Onderwerpen: hoger onderwijs onderwijs en wetenschap
Bron: https://zoek.officielebekendmakingen.nl/kst-35765-4.html
ID: 35765-4

Nr. 4 ADVIES AFDELING ADVISERING RAAD VAN STATE EN NADER RAPPORT1

Hieronder zijn opgenomen het advies van de Afdeling advisering van de Raad van State d.d. 16 december 2020 en het nader rapport d.d. 12 maart 2021, aangeboden aan de Koning door de Minister van Onderwijs, Cultuur en Wetenschap. Het advies van de Afdeling advisering van de Raad van State is cursief afgedrukt.

Blijkens de mededeling van de Directeur van Uw kabinet van 16 december 2020 nr. 2020002606, machtigde Uwe Majesteit de Afdeling advisering van de Raad van State haar advies inzake het bovenvermelde voorstel van wet rechtstreeks aan mij te doen toekomen.

Dit advies, gedateerd 24 februari 2021, nr. W05.20.0508/I, bied ik U hierbij aan.

De tekst van het advies treft u hieronder in cursief aan, voorzien van mijn reactie.

Bij Kabinetsmissive van 16 december 2020, no. 2020002606, heeft Uwe Majesteit, op voordracht van de Minister van Onderwijs, Cultuur en Wetenschap, bij de Afdeling advisering van de Raad van State ter overweging aanhangig gemaakt het voorstel van wet tot wijziging van de Wet op het hoger onderwijs en wetenschappelijk onderzoek in verband met het toevoegen van decentrale loting als selectiemethode voor opleidingen met capaciteitsfixus in het hoger onderwijs, met memorie van toelichting.

Met het wetsvoorstel wordt decentrale loting toegevoegd als selectiemethode bij associate degree-opleidingen en bacheloropleidingen met een capaciteitsbeperking.

De Afdeling advisering van de Raad van State maakt onder meer opmerkingen over de motivering van de herinvoering van loting als selectiemethode en de koppeling aan kansenongelijkheid. Het voorstel kan een zeker effect hebben op de kansengelijkheid, maar dit effect zal hoogstens indirect zijn en niet altijd eenduidig. Invoering van ongewogen loting staat echter ver af van het uitgangspunt van de juiste student op de juiste plaats en zou daarom niet als zelfstandig selectiemiddel moeten worden ingevoerd. Gelet hierop adviseert de Afdeling te onderzoeken of niet primair aanvulling van de regeling van decentrale selectie geboden is. In verband daarmee is aanpassing van het voorstel dan wel de toelichting wenselijk.

1. Inleiding

Vanaf midden jaren zeventig werd in Nederland bij opleidingen met een capaciteitsbeperking gewogen loting op basis van gemiddelde eindcijfers als selectiemethode in het wetenschappelijk onderwijs gehanteerd en sinds 1994 ook in het hoger beroepsonderwijs.
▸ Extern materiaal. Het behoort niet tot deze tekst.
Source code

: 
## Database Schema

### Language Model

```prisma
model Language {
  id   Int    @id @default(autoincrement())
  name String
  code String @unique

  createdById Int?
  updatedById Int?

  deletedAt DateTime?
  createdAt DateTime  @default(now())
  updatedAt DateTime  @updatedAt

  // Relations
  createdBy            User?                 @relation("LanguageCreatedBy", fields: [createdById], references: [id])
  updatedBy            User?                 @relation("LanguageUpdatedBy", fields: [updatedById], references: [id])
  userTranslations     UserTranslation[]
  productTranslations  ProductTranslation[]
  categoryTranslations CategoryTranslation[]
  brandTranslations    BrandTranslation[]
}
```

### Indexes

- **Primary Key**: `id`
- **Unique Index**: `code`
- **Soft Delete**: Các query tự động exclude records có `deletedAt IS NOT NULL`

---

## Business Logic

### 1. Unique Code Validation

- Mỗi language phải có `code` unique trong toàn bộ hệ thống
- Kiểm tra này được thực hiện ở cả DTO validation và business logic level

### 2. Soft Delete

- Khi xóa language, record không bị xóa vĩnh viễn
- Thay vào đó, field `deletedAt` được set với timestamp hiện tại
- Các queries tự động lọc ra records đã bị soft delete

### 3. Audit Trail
Het voordeel van gewogen loten ten opzichte van ongewogen loten is dat degenen met de naar verwachting hoogste kans op succes meer kans maken op toelating, terwijl ook degenen met lagere cijfers niet volstrekt kansloos zijn. In 1998 kwam gewogen loten niettemin in een kwaad daglicht te staan, omdat een briljante scholiere drie keer werd uitgeloot.
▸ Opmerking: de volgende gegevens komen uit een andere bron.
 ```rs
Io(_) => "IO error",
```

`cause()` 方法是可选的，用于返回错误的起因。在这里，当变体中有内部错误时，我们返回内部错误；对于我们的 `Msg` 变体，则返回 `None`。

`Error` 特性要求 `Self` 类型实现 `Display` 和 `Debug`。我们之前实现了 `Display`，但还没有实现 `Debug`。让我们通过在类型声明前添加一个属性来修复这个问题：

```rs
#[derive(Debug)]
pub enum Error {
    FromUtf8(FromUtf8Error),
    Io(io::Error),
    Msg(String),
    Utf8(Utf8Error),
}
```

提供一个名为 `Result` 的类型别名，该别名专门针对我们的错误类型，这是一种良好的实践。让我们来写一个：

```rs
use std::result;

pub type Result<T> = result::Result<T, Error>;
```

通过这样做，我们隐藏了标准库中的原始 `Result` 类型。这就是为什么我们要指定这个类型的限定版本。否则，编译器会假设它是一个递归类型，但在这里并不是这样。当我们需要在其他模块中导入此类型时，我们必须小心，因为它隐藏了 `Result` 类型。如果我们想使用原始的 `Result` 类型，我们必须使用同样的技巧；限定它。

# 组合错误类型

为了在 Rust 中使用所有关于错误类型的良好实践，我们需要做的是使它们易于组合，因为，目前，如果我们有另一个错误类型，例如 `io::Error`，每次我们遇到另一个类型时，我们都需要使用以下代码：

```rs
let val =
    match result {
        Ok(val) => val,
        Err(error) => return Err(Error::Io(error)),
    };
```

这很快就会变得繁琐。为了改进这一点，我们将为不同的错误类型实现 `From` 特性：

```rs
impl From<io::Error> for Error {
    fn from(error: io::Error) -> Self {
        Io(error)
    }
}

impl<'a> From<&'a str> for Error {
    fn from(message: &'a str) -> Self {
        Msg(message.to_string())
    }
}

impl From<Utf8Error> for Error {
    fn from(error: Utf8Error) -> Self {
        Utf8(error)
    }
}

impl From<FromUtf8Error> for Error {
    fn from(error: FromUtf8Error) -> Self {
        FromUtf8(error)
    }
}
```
In reactie hierop kregen instellingen in 1999 de mogelijkheid een gedeelte van hun eerstejaars te selecteren, al moest de helft van het aantal opleidingsplaatsen door loting worden toegewezen en waren er ook «8+plaatsen» die direct toegang gaven. In 2011 werd met de Wet Ruim baan voor talent de lotingseis afgeschaft, waardoor in beginsel 100% decentrale selectie mogelijk werd. Wel bleven de 8+plaatsen in stand en bleef gewogen loting mogelijk. Met ingang van 1 oktober 2016 maakte de Wet Kwaliteit en verscheidenheid echter een einde aan de mogelijkheid van loting.2

Sindsdien worden alle aspirant-studenten door de opleiding geselecteerd op basis van ten minste twee kwalitatieve criteria. Loting zou niet passen in een stelsel waarin de afstemming tussen student en opleiding versterkt moet worden. Ook zou de kans op «de juiste student op de juiste plaats» toenemen, als niet alleen de voor het diploma behaalde cijfers, maar bijvoorbeeld ook persoonlijke kwalificaties zouden meewegen ter bepaling van geschiktheid, zoals de motivatie en achtergrond van de student.
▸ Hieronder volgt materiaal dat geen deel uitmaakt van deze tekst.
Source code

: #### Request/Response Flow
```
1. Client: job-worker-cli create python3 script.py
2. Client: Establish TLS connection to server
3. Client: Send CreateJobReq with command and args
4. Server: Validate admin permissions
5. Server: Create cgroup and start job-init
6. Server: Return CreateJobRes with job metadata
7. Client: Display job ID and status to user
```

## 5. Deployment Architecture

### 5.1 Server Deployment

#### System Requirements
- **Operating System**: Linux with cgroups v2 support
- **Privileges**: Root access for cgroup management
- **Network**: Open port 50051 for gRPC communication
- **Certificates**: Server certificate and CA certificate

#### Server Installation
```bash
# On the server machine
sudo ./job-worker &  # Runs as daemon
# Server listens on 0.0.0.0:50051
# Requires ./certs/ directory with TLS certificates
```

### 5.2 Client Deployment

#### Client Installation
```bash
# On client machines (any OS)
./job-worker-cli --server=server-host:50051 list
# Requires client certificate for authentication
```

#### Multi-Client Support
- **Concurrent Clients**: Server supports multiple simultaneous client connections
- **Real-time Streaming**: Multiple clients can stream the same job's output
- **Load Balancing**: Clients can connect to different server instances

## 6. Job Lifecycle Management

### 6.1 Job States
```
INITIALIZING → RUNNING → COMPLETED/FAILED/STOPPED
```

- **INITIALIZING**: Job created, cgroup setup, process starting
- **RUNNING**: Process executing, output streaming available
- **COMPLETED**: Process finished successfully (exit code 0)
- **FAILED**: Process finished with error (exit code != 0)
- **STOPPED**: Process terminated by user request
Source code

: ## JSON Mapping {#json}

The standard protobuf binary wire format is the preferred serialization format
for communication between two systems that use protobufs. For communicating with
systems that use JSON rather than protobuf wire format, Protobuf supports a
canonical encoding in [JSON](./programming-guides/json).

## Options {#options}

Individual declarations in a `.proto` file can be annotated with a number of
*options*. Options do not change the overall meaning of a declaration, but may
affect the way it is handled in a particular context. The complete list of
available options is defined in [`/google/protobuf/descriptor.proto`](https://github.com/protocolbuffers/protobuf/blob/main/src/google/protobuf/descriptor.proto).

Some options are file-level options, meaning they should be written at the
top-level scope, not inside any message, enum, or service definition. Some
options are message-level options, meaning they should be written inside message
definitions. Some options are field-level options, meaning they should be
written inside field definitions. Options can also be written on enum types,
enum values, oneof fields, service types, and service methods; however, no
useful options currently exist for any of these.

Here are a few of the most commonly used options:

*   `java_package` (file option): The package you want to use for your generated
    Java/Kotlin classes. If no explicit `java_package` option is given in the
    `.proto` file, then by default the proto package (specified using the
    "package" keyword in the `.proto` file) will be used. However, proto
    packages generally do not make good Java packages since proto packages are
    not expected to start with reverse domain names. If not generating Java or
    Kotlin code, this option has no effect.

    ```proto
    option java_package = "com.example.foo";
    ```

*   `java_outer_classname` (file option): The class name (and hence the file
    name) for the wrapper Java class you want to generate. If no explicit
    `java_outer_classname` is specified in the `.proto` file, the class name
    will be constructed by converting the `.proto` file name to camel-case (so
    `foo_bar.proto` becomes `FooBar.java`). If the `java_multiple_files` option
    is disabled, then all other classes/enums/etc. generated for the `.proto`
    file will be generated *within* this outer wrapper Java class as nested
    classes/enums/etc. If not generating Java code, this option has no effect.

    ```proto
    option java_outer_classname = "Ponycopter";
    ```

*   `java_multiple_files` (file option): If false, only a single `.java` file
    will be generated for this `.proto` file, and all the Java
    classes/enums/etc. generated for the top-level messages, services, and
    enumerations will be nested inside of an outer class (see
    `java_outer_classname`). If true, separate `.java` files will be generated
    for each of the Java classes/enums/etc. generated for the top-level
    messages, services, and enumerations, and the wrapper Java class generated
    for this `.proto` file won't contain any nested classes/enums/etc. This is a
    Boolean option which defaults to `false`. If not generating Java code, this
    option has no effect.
Met het wetsvoorstel krijgen associate degree-opleidingen en bacheloropleidingen met een capaciteitsbeperking opnieuw de mogelijkheid aspirant-studenten toe te laten door middel van loting. Hierdoor kunnen universiteiten en hogescholen per opleiding meer maatwerk toepassen bij het inrichten van selectieprocedures, en wordt beoogd de kansengelijkheid voor aspirant-studenten te vergroten. Decentrale selectie blijft voorlopig bestaan, omdat het debat daarover nog loopt. Voorts zijn instellingen bezig met het verbeteren van selectieprocedures en vindt onderzoek plaats naar de invloed van selectiemethoden op kansen(on)gelijkheid, aldus de toelichting.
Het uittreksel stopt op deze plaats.